» Latihan 1: Tolong tulis ulang bagian kutipan dokumen yang dimulai dari kata-kata "Hak-hak generasi ketiga" dan berhenti setelah "warisan budaya sendiri.", dengan mengganti "negara-negara berkembang" menjadi "negara-negara sedang berkembang".
» Latihan 2: Sebutkan semua hak yang menurut kutipan dokumen ingin dijamin oleh negara-negara berkembang melalui tuntutan atas hak solidaritas.

---------- Kutipan Dokumen

Hak-hak generasi ketiga diwakili oleh tuntutan atas “hak solidaritas”” atau
“hak bersama”. Hak-hak ini muncul dari tuntutan gigih negara-negara berkembang
atau Dunia Ketiga atas tatanan internasional yang adil.
Melalui
tuntutan atas hak solidaritas itu, negara-negara berkembang menginginkan
terciptanya suatu tatanan ekonomi dan hukum internasional yang kondusif bagi
terjaminnya hak-hak berikut: (i) hak atas pembangunan; (ii) hak atas
perdamaian; (iii) hak atas sumber daya alam sendiri; (iv) hak atas lingkungan
hidup yang baik dan (v) dan hak atas warisan budaya sendiri.
UU
Nomor 39 Tahun 1999 Tentang Hak Asasi Manusia (UU HAM) memuat prinsip bahwa hak
asasi manusia harus dilihat secara holistik bukan parsial sebab HAM adalah
seperangkat hak yang melekat pada hakikat dan keberadaan manusia sebagai mahluk
Tuhan Yang Maha Esa dan merupakan anugrah-Nya yang wajib dihormati, dijunjung
tinggi dan dilindungi oleh negara hukun, Pemerintahan, dan setiap orang demi
kehormatan serta perlindungan harkat dan martabat manusia.
Oleh
sebab itu perlindungan dan pemenuhan hak asasi manusia di bidang sosial politik
hanya dapat berjalan dengan baik apabila hak yang lain di bidang ekonomi,
sosial dan budaya serta hak solidaritas juga juga dilindungi dan dipenuhi, dan
begitu pula sebaliknya.
Dengan
diratifikasinya konvenan Hak EKOSOB oleh Indonesia melalui Undang-Undang Nomor
11 Tahun 2005, kewajiban Indonesia untuk melakukan pemenuhan dan
jaminan-jaminan ekonomi, sosial dan budaya harus diwujudkan baik melalui aturan
hukum ataupun melalui kebijakan-kebijakan pemerintah.
Pentingnya
Supremasi Hukum Dalam Rangka Peningkatan Perlindungan HAM
Perlu
dicatat, bahwa dari segi hukum, dalam sepuluh tahun terakhir ini ada sejumlah
kemajuan penting mengenai upaya bangsa ini untuk melindungi HAM. Seperti
diketahui, ada sejumlah produk hukum yang penting tentang HAM. Mulai dari
dikeluarkannya TAP MPR No. XVII/1998, amandemen UUD 1945 yang secara eksplisit
sudah memasukkan pasal-pasal cukup mendasar mengenai hak- hak asasi manusia, UU
No.39/1999 tentang Hak-Hak Asasi Manusia, dan UU No.26/2000 tentang Pengadilan
HAM.

--------------------
---------- Data Hasil Ekstraksi

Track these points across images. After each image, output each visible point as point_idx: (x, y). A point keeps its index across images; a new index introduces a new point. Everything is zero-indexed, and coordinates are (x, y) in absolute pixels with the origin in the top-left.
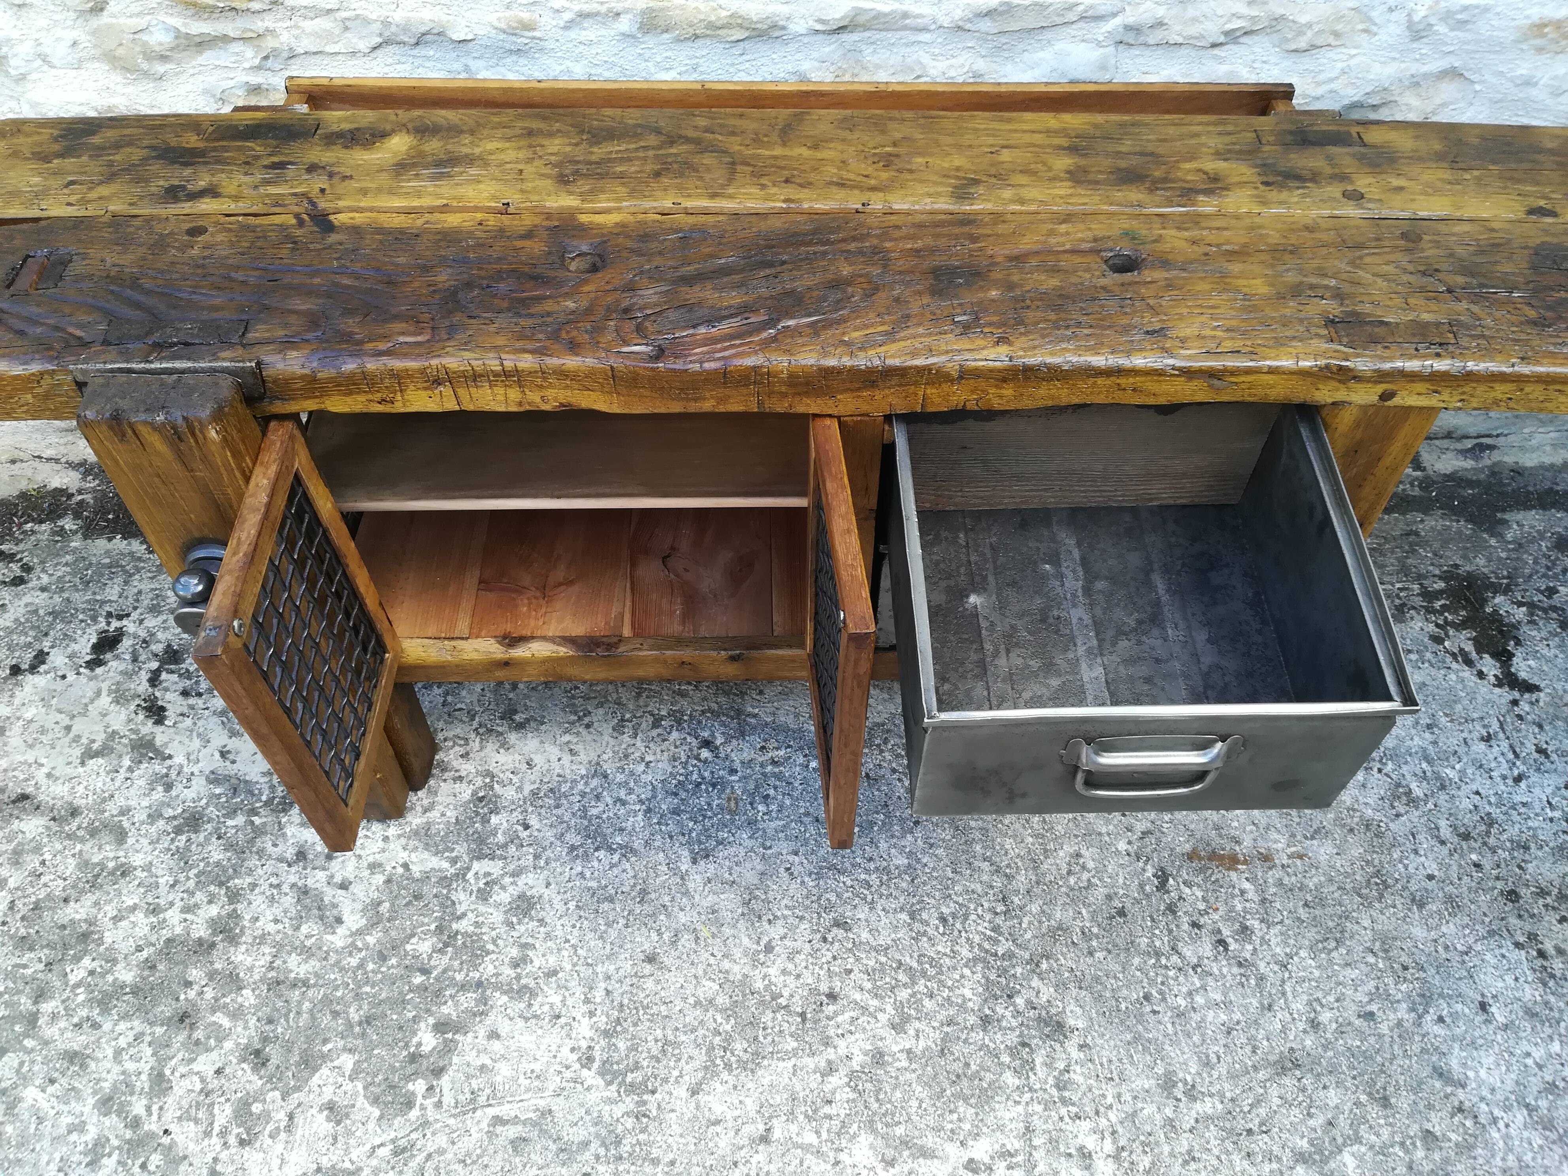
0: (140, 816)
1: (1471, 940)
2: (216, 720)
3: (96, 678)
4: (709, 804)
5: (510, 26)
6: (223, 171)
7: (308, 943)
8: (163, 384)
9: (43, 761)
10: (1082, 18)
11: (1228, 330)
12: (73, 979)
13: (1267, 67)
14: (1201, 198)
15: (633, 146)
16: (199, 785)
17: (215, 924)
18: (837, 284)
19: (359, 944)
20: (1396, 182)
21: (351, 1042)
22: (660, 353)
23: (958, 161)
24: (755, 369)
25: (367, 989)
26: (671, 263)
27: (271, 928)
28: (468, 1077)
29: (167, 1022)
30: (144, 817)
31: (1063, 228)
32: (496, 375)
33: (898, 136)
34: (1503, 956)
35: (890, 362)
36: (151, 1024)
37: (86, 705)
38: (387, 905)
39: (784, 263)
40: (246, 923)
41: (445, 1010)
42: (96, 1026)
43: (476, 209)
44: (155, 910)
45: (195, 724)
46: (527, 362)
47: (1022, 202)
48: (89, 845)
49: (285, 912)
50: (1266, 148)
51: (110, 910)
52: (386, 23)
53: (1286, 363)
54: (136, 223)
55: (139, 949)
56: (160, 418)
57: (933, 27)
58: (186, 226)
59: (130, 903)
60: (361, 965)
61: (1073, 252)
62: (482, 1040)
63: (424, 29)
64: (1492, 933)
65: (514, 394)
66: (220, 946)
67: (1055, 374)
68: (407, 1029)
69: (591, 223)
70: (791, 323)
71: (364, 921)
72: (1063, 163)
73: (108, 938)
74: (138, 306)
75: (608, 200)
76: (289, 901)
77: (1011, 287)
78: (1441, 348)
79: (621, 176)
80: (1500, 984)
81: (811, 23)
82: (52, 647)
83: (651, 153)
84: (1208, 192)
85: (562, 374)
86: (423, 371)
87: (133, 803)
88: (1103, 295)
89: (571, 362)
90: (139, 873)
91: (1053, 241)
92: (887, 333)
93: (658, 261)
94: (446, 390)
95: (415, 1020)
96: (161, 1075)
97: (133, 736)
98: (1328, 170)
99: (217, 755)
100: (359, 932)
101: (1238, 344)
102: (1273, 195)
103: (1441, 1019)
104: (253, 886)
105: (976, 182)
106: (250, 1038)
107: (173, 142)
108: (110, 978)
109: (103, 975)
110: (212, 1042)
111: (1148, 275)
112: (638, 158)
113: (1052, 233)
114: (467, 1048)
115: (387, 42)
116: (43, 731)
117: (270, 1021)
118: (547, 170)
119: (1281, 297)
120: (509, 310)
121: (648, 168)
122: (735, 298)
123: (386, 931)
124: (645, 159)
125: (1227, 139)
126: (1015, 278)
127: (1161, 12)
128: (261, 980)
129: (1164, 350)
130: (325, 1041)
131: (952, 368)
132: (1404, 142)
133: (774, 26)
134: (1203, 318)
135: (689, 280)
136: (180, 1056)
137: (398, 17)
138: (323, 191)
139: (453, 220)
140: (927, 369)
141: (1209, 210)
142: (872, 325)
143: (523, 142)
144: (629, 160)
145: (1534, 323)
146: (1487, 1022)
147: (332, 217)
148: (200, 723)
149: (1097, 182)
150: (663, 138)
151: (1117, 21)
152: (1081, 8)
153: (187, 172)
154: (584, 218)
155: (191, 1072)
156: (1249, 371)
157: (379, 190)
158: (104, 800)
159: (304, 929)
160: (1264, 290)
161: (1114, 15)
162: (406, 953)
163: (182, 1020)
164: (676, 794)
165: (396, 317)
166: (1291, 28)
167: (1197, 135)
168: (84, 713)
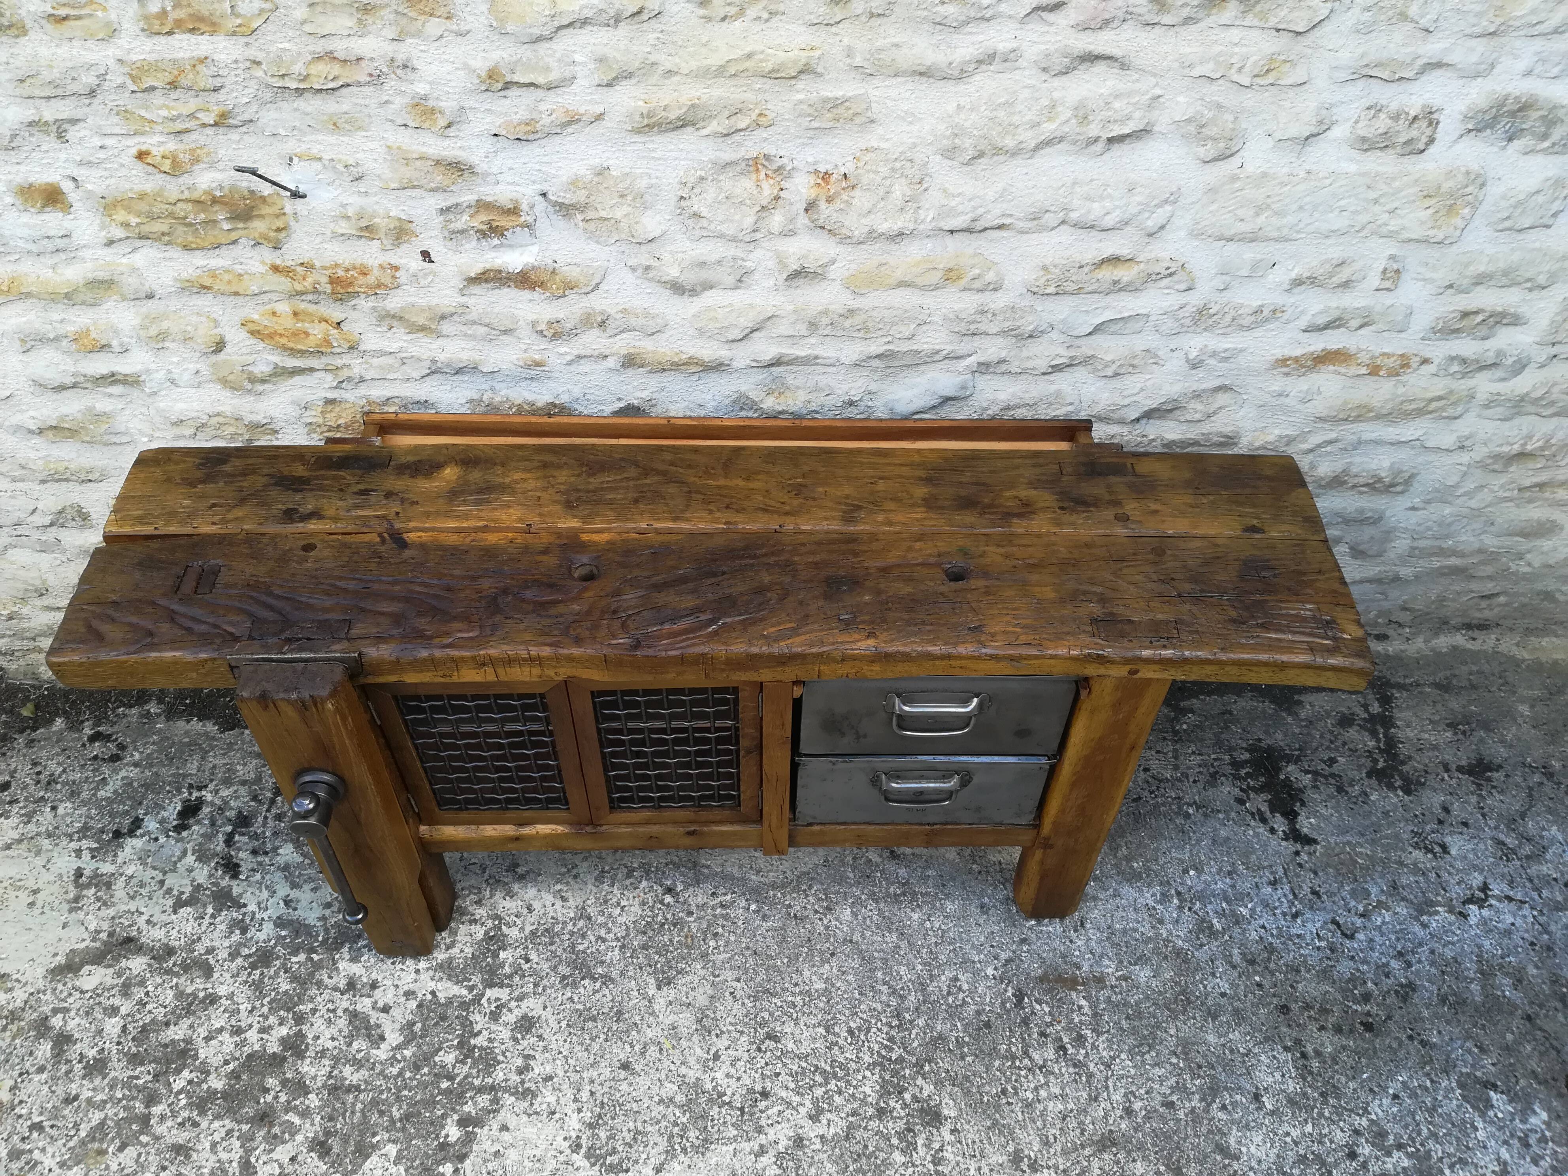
0: (223, 954)
1: (1251, 1045)
2: (281, 875)
3: (181, 840)
4: (671, 941)
6: (324, 497)
7: (358, 1056)
8: (295, 671)
9: (143, 910)
10: (945, 358)
11: (1024, 627)
12: (176, 1087)
14: (1015, 520)
16: (268, 929)
17: (284, 1041)
18: (760, 590)
19: (399, 1057)
20: (1154, 506)
21: (395, 1135)
22: (637, 645)
23: (848, 490)
24: (703, 655)
25: (406, 1093)
26: (646, 574)
27: (330, 1044)
28: (485, 1161)
29: (250, 1121)
30: (226, 955)
31: (918, 545)
32: (524, 660)
33: (806, 468)
34: (1274, 1057)
35: (794, 650)
36: (239, 1122)
37: (176, 863)
38: (419, 1025)
39: (724, 573)
40: (310, 1041)
41: (466, 1108)
42: (196, 1124)
43: (508, 529)
44: (237, 1031)
45: (263, 878)
46: (546, 651)
47: (890, 523)
48: (183, 979)
49: (340, 1031)
50: (1065, 478)
51: (203, 1032)
52: (434, 361)
53: (1063, 651)
54: (265, 540)
55: (227, 1063)
56: (294, 696)
58: (302, 543)
59: (218, 1026)
60: (401, 1074)
61: (923, 565)
62: (495, 1132)
63: (462, 364)
64: (1267, 1039)
65: (536, 671)
66: (290, 1060)
67: (906, 657)
68: (438, 1124)
69: (589, 540)
70: (728, 620)
71: (402, 1038)
72: (921, 491)
73: (202, 1054)
74: (271, 608)
75: (602, 523)
76: (342, 1023)
77: (879, 592)
78: (1168, 641)
79: (611, 502)
80: (1271, 1079)
81: (748, 361)
82: (146, 814)
83: (632, 483)
84: (1020, 515)
85: (570, 659)
86: (473, 658)
87: (216, 944)
88: (941, 599)
89: (576, 651)
90: (223, 1001)
91: (910, 555)
92: (793, 629)
93: (636, 572)
94: (489, 670)
95: (444, 1116)
96: (248, 1162)
97: (214, 889)
98: (1107, 497)
99: (282, 904)
100: (398, 1047)
101: (1030, 638)
102: (1067, 518)
103: (1224, 1107)
104: (314, 1011)
105: (859, 508)
106: (316, 1132)
107: (286, 471)
108: (205, 1086)
109: (199, 1084)
110: (287, 1136)
111: (974, 583)
112: (622, 487)
113: (910, 549)
114: (484, 1139)
115: (433, 373)
116: (142, 885)
117: (331, 1119)
118: (557, 497)
119: (1062, 601)
120: (534, 611)
121: (631, 495)
122: (689, 602)
123: (419, 1046)
124: (627, 488)
125: (1038, 470)
126: (882, 586)
128: (324, 1086)
129: (980, 642)
130: (374, 1134)
131: (838, 655)
132: (1163, 471)
133: (721, 364)
134: (1008, 618)
135: (659, 587)
136: (262, 1147)
138: (397, 513)
139: (492, 538)
140: (820, 655)
141: (1021, 530)
142: (783, 623)
143: (540, 474)
144: (616, 488)
145: (1233, 621)
146: (1259, 1109)
147: (405, 536)
148: (267, 877)
149: (943, 508)
150: (640, 470)
153: (298, 497)
154: (584, 536)
155: (271, 1160)
156: (1036, 657)
157: (438, 514)
158: (194, 942)
159: (355, 1046)
160: (1052, 595)
161: (970, 355)
162: (436, 1064)
163: (262, 1119)
164: (645, 933)
165: (455, 618)
166: (1100, 362)
167: (1017, 467)
168: (174, 870)
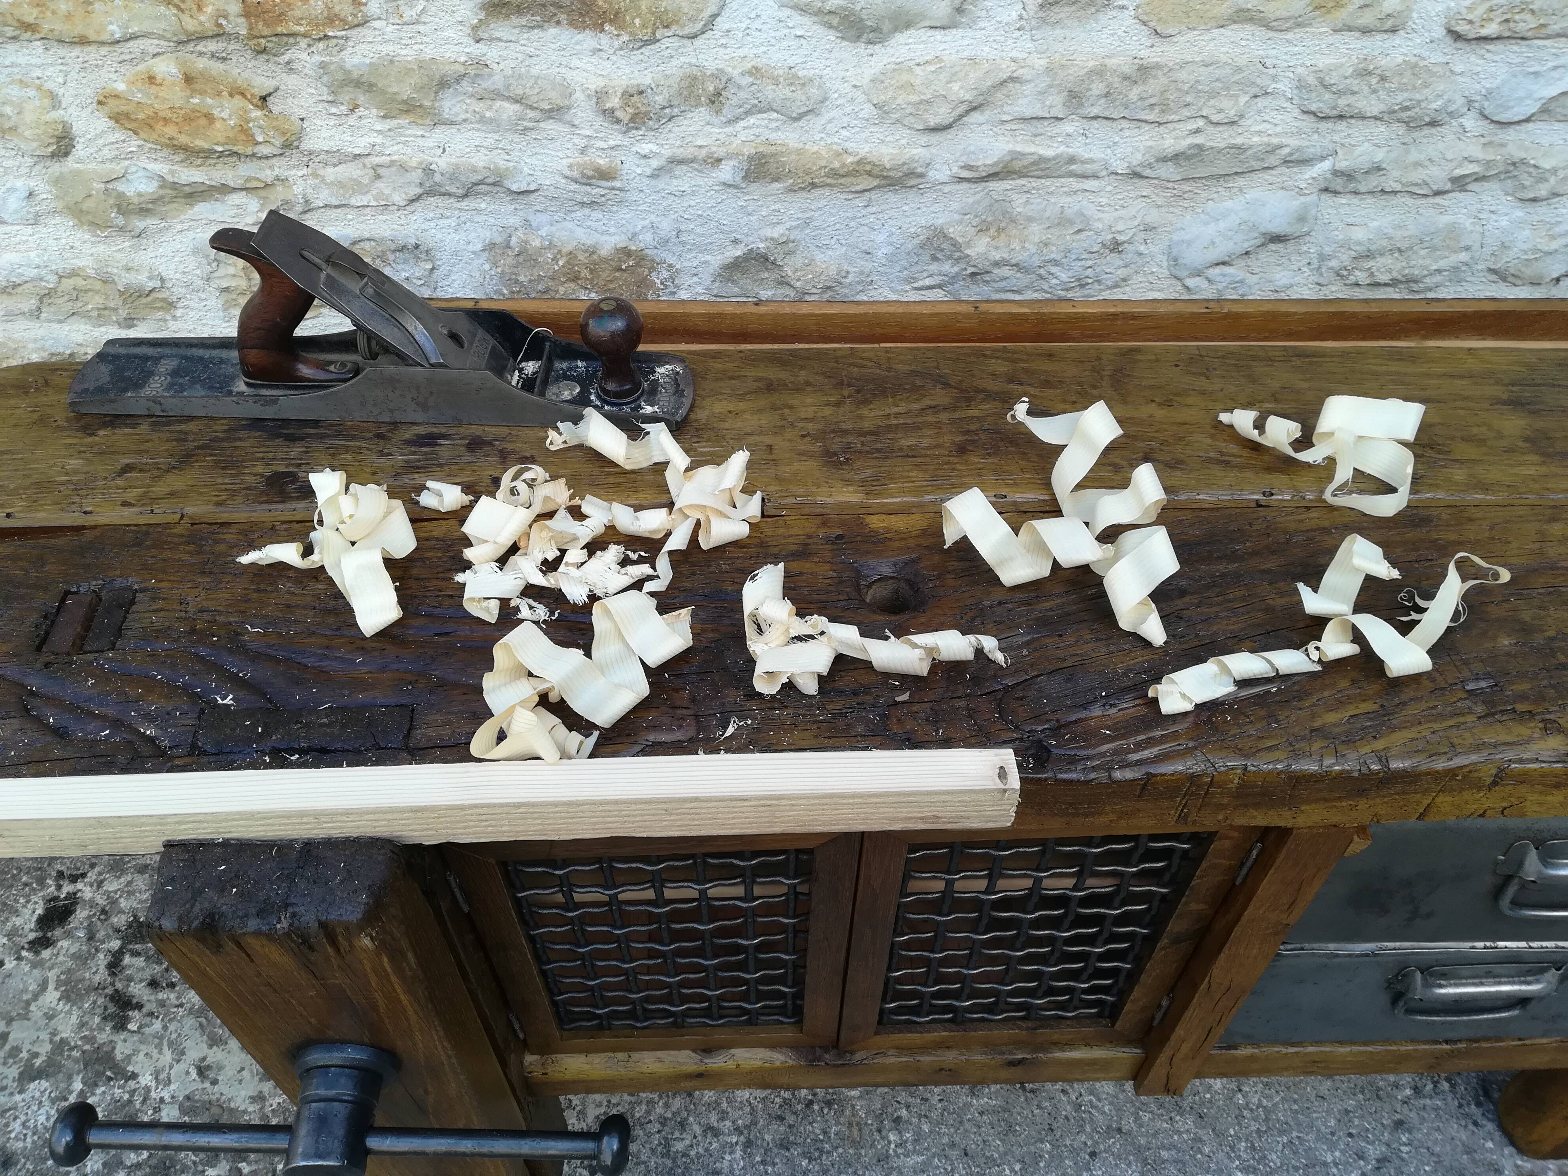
2: (190, 1022)
3: (42, 965)
4: (825, 1133)
5: (584, 175)
10: (1285, 163)
13: (1494, 217)
15: (916, 406)
37: (28, 1003)
45: (165, 1028)
52: (428, 171)
57: (1104, 173)
63: (476, 178)
69: (888, 530)
75: (903, 492)
79: (911, 454)
81: (955, 169)
83: (944, 416)
97: (87, 1047)
112: (928, 425)
115: (428, 194)
118: (805, 445)
121: (947, 440)
124: (938, 425)
127: (1379, 155)
133: (912, 174)
137: (442, 163)
138: (495, 480)
144: (916, 427)
148: (172, 1027)
151: (1327, 165)
152: (1286, 150)
154: (876, 522)
161: (1323, 158)
164: (781, 1119)
166: (1530, 174)
168: (25, 1015)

--------------------

» Jawaban Latihan 1:
Hak-hak generasi ketiga diwakili oleh tuntutan atas “hak solidaritas”” atau
“hak bersama”. Hak-hak ini muncul dari tuntutan gigih negara-negara sedang berkembang
atau Dunia Ketiga atas tatanan internasional yang adil.
Melalui
tuntutan atas hak solidaritas itu, negara-negara sedang berkembang menginginkan
terciptanya suatu tatanan ekonomi dan hukum internasional yang kondusif bagi
terjaminnya hak-hak berikut: (i) hak atas pembangunan; (ii) hak atas
perdamaian; (iii) hak atas sumber daya alam sendiri; (iv) hak atas lingkungan
hidup yang baik dan (v) dan hak atas warisan budaya sendiri.

» Jawaban Latihan 2:
1. Hak atas pembangunan
2. Hak atas perdamaian
3. Hak atas sumber daya alam sendiri
4. Hak atas lingkungan hidup yang baik
5. Hak atas warisan budaya sendiri